Hi
bedtools is quite impressive. I could generate a data with 13 columns, when giving my gtf and sample.bam. I do get the coverage breadth, depth of reads, coordinates of the gene/other feature against which the coverage was calculated..... though i also wanted to get the region or i mean coordinates of read maximum covered.
Bedtools as per its documentation, gives the coverage by considering all the reads covered for a specific region of length Y and then taking the maximum read length (X), calculating Y/X. but it doesn't give us which region from that Y got abc coverage, ... which could be determined if coordinates were also given of that particular read, X.
Thanks
Please add some sort of toy data and expected output.
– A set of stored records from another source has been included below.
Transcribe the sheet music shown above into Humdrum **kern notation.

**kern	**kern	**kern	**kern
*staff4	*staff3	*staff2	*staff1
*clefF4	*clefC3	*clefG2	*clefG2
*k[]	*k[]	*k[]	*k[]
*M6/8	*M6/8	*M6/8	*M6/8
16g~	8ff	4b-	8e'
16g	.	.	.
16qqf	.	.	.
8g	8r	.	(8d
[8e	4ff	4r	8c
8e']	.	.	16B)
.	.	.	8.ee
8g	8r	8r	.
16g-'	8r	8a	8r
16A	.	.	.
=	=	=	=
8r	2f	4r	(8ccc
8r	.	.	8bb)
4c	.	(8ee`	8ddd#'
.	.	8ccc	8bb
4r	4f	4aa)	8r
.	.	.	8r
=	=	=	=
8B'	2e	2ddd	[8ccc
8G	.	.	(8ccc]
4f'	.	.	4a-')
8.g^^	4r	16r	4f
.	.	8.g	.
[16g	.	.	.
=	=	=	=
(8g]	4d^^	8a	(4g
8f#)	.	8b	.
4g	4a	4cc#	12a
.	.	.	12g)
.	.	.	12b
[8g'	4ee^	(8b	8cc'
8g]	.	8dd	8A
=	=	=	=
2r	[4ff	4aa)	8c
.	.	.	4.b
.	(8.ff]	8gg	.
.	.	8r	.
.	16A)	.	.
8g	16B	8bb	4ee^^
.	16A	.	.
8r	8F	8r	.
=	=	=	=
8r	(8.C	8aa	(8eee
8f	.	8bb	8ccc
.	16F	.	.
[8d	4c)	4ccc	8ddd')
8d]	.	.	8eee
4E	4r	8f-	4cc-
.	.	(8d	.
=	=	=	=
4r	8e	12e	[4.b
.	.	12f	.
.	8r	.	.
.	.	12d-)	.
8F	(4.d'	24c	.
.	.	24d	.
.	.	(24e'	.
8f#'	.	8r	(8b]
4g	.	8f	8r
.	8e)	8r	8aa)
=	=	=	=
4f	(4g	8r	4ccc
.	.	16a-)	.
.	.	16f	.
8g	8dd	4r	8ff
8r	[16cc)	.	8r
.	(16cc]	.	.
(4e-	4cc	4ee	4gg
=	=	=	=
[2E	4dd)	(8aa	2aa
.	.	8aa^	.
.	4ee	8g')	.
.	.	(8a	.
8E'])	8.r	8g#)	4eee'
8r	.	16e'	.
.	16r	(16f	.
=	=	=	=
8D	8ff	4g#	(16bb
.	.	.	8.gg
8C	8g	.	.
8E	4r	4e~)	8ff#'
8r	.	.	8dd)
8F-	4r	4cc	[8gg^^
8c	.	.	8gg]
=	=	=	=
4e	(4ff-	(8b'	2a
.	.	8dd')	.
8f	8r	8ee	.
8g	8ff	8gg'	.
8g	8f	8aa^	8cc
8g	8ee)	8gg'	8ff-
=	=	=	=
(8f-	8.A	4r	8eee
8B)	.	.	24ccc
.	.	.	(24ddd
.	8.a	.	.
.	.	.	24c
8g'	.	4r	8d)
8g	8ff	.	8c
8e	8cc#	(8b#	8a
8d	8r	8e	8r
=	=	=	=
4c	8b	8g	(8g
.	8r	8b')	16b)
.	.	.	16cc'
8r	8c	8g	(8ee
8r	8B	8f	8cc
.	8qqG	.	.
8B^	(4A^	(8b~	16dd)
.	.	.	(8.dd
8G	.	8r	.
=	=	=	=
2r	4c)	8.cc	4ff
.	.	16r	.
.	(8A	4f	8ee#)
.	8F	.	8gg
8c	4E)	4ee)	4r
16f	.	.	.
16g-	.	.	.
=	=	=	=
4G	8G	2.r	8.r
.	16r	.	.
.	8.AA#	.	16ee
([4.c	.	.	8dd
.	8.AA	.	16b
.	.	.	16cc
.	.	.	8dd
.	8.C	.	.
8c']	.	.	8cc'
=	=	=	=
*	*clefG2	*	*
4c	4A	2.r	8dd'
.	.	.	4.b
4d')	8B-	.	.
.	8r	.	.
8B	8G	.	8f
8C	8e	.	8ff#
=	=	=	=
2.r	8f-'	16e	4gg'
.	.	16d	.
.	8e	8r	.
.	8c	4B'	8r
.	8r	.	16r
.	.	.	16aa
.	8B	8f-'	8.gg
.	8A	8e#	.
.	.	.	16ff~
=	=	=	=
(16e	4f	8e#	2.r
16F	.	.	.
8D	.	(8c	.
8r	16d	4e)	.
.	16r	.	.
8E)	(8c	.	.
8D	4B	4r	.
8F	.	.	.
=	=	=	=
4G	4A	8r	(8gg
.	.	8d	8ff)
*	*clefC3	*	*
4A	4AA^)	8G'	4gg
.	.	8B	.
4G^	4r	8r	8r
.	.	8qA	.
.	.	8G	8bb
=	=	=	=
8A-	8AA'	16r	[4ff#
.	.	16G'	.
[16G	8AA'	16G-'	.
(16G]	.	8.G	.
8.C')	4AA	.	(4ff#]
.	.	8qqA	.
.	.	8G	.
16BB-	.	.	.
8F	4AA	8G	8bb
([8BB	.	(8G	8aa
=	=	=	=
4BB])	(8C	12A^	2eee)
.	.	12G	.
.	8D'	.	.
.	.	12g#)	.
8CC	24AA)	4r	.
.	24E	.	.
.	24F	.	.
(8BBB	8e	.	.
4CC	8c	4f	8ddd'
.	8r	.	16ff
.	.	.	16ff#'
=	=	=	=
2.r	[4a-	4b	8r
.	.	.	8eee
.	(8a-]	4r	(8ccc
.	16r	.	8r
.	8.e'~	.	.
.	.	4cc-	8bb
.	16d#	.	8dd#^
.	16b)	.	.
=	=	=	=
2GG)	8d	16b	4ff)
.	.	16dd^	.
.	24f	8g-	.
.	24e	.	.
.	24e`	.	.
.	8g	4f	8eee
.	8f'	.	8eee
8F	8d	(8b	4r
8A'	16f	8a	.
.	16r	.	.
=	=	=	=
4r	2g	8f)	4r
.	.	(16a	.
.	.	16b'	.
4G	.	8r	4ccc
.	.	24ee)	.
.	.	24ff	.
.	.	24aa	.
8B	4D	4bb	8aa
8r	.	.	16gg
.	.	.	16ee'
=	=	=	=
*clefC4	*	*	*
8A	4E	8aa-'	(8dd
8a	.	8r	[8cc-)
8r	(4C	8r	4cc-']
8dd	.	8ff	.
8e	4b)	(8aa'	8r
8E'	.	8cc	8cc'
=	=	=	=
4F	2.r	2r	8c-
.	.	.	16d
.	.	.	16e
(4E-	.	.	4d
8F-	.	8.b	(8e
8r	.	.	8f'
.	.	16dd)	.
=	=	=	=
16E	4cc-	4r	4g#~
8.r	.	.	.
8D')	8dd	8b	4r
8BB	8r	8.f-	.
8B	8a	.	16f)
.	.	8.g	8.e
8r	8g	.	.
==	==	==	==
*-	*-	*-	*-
Its's hard to guess what you need just from text.
sure
thanks for showing interest
this is how the data looks
here i can see, ....say for gene "DDX11L1" with gene_id ENSG00000223972, the total bases (the actual length of this gene) is 1661. Coordinates (start and end positions) are also given for this ref gene in col D and E. out of this 1661 bp, 1661 bps got covered, making sense that the longest read was also of same length as ref gene with same coordinates, thus giving an exact coverage of 1 or 100%.
But for genes/other features where mapped bases are less than the total bases, .... it is nearly impossible to say which part of ref gene got covered by our sequencing reads... (see second image please)
hope y query is clear now
in short, if i could get the coordinates of longest read that mapped to the ref gene (or any other region), then i would be able to know what exact region of ref gene or anything got 50 or 66 or 12 percent coverage breadth.